= The problem =
Set out the lines below, starting with the line that contains "collectors: P. Hawkins" and running through the end of the rows, as a Markdown table with the columns "No." and "Line". Number each line and leave out blank lines.

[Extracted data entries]

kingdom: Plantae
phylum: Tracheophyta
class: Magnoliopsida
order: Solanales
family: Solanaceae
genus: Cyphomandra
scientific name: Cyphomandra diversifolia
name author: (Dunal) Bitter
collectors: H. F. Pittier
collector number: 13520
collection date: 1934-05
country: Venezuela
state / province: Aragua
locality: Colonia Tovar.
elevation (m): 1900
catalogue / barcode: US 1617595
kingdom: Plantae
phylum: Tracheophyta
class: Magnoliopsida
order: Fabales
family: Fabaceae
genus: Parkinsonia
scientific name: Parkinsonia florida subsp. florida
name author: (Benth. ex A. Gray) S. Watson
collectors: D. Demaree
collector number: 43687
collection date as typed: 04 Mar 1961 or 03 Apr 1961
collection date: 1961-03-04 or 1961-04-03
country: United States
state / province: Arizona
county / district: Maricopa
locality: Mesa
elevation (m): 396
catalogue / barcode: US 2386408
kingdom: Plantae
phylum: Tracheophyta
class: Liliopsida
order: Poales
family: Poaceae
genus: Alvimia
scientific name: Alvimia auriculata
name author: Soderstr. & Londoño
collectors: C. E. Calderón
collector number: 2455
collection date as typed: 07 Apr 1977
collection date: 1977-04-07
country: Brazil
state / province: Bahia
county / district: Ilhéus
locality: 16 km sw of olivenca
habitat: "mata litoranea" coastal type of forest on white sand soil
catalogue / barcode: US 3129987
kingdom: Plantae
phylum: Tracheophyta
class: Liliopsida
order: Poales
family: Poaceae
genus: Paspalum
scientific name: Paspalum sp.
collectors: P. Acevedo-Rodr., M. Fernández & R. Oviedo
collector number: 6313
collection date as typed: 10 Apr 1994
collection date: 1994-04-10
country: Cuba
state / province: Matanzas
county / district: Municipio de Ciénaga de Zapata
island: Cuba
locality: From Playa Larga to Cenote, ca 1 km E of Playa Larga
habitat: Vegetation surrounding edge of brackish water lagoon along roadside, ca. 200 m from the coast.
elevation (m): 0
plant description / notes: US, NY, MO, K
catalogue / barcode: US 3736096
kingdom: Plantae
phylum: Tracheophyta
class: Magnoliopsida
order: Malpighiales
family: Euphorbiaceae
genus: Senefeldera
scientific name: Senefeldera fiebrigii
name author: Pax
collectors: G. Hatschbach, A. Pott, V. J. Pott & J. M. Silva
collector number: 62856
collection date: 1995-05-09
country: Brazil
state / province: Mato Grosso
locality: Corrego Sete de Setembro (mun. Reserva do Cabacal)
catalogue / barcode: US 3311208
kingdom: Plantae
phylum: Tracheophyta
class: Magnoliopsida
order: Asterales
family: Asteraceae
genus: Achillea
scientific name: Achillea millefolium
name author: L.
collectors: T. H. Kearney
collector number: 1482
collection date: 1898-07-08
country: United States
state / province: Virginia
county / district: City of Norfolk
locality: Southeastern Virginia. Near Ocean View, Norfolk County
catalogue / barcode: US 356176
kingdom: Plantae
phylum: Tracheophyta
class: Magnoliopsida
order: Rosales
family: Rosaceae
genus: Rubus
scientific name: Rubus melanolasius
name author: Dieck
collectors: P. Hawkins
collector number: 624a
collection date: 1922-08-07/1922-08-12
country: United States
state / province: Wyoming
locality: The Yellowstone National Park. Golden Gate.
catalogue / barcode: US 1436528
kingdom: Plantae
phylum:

= Result of the task =
| No. | Line |
|---|---|
| 1 | collectors: P. Hawkins |
| 2 | collector number: 624a |
| 3 | collection date: 1922-08-07/1922-08-12 |
| 4 | country: United States |
| 5 | state / province: Wyoming |
| 6 | locality: The Yellowstone National Park. Golden Gate. |
| 7 | catalogue / barcode: US 1436528 |
| 8 | kingdom: Plantae |
| 9 | phylum: |